Recovery of Biodiversity after the Late Permian Extinction Event: Definitions and Approaches


TWITCHETT, Richard J., School of Earth Ocean & Environmental Sciences, University of Plymouth, Fitzroy, Drake Circus, Plymouth, PL4 8AA, United Kingdom and JACOBSEN, Nikita, School of Geography, Earth and Environmental Sciences, University of Plymouth, Drake Circus, Plymouth, PL4 8AA, United Kingdom, richard.twitchett@plymouth.ac.uk

Understanding post-extinction recovery of marine ecosystems is hindered by a lack of rigorous, widely applicable method(s) of quantifying biotic recovery. Concepts need to be defined and methods of quantifying recovery need to be devised, tested and revised where necessary. After modern, small scale disturbances to the marine ecosystem recovery is measured by ecological succession and can simply be defined as the interval of time between the event occurring, and the return to pre-event conditions(with the caveat that biological systems rarely, if ever, return to a precise pre-event state). In the geological past, major extinction events resulted in the permanent loss of some taxa and/or ecological restructuring on such a scale that a return to pre-event conditions was not typically possible. If we accept that there is a difference between ‘background' and ‘extinction' times then the return to background conditions should be recognizable. The question is how? The simplest methods rely on measures related to taxonomic richness.
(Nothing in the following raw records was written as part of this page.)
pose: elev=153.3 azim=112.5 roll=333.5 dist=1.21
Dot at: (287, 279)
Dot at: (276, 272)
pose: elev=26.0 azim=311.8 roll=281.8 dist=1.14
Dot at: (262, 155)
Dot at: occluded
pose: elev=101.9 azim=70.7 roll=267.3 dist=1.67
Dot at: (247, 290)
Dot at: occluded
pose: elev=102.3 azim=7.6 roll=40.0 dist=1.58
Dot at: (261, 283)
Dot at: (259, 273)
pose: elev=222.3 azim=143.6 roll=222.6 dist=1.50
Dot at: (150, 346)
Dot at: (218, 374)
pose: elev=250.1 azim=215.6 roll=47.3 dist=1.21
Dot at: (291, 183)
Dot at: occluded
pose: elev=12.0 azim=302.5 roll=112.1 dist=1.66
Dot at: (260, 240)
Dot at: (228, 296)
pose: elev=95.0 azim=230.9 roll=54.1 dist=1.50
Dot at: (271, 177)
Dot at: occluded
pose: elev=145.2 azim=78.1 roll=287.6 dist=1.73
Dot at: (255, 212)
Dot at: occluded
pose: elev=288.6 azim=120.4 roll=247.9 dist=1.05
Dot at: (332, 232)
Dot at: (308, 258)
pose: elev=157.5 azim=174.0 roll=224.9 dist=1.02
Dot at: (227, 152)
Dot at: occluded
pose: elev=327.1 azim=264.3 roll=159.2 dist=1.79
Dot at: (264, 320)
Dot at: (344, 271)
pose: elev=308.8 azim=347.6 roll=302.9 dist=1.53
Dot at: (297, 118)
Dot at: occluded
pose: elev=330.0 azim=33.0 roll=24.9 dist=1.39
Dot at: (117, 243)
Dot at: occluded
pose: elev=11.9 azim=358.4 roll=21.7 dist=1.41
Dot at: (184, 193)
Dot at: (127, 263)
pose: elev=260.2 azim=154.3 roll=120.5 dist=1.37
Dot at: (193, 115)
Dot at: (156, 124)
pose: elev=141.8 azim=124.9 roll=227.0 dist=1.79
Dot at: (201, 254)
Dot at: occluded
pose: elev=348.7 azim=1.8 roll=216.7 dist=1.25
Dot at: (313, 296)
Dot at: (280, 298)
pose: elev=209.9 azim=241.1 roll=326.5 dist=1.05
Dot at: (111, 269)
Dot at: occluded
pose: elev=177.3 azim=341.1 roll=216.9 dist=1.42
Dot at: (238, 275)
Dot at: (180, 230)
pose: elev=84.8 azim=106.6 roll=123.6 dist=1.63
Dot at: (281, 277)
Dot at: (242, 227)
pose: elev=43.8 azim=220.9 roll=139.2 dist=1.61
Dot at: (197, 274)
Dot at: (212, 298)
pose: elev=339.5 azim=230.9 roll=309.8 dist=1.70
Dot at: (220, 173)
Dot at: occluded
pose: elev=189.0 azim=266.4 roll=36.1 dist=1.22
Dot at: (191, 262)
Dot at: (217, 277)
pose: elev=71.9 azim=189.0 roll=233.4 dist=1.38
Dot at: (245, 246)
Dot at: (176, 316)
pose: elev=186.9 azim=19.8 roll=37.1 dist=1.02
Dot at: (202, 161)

An alternative is to use paleoecological methods. As the taxonomic and ecological effects of extinction events are to some extent decoupled these methods should be viewed as complimentary. The best methodology should enable comparisons of rates of recovery (1) between regions, individual localities and/or environmental settings, (2) between geological events of different scales, and (3) between ancient and modern events. Using the Permian-Triassic as an example, we compare several published methods of quantifying biotic recovery. Sites in Italy, USA, Oman, Svalbard and Japan were studied, and the results compared. Preliminary results have indicated that after the Late Permian event, the shallow marine settings of Neotethys were sites of the most rapid initial recovery and that outside Neotethys, higher paleolatitudes recovered quicker than lower paleolatitudes. Published methodologies based on point-counting are rejected as being significantly influenced by taphonomic and diagenetic factors.